### The task
Using the data below, return every line that holds the word "labels".
[Provided material Boundary: Start]
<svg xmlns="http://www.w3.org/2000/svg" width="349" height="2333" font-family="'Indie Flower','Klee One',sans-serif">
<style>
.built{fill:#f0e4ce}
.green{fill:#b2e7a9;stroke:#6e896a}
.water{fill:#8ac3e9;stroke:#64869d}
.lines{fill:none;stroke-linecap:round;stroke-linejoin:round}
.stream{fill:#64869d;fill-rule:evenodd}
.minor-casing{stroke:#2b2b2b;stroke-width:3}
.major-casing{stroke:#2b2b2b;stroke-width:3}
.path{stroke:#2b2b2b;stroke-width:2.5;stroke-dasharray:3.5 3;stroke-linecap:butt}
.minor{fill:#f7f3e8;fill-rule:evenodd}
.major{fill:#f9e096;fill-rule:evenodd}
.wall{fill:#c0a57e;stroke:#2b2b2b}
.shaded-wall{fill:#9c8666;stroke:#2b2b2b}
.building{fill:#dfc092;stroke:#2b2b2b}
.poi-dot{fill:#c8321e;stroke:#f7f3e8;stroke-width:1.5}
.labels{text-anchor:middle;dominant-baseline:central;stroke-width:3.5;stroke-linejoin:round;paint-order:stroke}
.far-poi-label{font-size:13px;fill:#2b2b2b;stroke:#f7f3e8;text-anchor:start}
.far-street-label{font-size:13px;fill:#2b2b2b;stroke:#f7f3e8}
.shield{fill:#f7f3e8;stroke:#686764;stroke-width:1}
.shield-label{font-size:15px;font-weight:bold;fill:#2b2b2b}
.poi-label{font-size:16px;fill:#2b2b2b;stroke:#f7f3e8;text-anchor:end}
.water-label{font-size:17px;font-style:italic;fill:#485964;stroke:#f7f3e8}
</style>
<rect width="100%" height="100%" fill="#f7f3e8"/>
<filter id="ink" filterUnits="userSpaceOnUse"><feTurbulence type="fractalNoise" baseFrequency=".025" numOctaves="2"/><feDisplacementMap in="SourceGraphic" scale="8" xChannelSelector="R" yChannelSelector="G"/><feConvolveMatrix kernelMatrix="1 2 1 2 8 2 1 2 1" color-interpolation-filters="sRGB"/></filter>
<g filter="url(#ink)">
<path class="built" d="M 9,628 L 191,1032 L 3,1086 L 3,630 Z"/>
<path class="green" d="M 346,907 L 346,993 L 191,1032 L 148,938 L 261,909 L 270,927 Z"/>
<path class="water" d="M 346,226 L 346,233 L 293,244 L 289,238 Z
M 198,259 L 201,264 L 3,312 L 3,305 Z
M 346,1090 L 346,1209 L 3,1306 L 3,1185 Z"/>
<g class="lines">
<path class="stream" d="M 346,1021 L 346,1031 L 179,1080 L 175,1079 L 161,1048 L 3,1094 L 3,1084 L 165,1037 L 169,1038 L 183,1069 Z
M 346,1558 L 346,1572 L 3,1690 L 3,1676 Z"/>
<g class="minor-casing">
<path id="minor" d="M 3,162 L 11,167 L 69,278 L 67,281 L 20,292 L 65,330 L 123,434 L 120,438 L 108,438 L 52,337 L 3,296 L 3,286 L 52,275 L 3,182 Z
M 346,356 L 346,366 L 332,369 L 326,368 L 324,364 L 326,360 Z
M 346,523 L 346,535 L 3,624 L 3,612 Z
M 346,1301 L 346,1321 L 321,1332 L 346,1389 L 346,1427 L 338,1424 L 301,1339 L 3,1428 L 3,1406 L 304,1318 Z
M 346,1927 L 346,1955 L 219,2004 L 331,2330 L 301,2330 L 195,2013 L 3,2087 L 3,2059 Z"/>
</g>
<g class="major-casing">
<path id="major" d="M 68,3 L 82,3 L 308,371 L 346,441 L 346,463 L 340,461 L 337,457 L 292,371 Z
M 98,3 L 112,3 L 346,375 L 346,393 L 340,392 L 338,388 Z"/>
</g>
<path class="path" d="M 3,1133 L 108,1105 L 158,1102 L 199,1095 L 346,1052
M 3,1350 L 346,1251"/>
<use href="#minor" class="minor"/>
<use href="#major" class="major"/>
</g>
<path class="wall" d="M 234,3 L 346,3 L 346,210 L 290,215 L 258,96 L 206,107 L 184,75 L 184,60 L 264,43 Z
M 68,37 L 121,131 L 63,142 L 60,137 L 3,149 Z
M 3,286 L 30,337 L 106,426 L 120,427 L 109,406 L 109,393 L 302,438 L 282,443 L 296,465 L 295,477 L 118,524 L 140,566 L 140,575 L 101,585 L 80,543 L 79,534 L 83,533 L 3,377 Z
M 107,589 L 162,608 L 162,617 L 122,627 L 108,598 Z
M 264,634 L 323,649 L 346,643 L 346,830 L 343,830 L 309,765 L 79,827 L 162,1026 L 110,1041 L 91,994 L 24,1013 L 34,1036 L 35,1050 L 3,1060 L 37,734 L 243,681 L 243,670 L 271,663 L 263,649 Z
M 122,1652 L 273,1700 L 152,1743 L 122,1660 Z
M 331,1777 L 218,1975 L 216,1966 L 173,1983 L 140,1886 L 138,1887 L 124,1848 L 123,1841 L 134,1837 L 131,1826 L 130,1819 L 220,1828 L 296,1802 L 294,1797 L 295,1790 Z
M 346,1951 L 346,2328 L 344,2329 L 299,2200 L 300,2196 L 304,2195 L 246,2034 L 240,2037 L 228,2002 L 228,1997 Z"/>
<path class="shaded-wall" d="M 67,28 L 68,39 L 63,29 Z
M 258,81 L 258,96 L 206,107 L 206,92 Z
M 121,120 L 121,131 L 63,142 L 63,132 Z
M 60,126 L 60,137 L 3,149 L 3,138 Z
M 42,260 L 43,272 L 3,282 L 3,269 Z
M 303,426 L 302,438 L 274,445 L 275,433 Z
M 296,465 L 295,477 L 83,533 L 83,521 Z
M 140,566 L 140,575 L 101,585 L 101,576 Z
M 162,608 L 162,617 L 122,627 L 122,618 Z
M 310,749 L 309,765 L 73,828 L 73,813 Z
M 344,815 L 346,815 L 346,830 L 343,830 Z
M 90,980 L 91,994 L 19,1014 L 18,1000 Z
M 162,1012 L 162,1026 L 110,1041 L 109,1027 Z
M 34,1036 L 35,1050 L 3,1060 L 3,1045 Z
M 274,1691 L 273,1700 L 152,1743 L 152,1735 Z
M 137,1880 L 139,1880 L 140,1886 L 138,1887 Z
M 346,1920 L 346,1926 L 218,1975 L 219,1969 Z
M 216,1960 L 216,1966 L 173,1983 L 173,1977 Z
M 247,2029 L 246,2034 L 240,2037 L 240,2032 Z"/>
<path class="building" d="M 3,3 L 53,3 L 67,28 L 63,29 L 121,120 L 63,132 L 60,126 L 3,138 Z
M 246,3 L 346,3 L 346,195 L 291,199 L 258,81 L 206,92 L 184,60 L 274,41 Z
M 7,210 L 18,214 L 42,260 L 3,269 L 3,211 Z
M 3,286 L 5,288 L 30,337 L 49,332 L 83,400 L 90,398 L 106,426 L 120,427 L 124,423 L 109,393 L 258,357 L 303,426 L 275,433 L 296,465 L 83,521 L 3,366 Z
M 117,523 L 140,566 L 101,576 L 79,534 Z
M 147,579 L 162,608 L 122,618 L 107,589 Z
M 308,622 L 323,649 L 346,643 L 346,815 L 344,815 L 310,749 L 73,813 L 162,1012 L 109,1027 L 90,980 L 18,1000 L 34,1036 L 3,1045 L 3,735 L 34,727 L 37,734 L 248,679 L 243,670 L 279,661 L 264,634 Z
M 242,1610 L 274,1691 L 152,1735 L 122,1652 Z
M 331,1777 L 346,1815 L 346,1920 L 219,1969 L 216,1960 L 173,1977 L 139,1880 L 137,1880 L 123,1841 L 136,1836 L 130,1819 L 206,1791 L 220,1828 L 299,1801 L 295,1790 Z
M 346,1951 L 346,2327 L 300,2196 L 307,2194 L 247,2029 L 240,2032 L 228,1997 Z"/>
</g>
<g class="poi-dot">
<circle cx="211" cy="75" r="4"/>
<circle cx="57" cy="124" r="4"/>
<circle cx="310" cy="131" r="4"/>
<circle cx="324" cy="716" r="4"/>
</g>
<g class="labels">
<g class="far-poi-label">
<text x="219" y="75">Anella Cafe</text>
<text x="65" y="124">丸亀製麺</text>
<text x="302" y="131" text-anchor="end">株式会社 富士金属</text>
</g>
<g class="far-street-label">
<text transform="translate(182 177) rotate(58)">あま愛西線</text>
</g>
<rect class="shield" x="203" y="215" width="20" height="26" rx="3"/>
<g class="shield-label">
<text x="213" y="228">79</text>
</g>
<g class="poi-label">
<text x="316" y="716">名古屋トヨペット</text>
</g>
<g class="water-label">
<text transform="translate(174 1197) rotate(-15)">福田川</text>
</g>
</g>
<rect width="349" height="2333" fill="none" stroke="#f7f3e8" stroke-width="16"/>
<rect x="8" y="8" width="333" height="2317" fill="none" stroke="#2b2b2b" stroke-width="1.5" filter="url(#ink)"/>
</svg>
[Provided material Boundary: End]
### Result of this task
.labels{text-anchor:middle;dominant-baseline:central;stroke-width:3.5;stroke-linejoin:round;paint-order:stroke}
<g class="labels">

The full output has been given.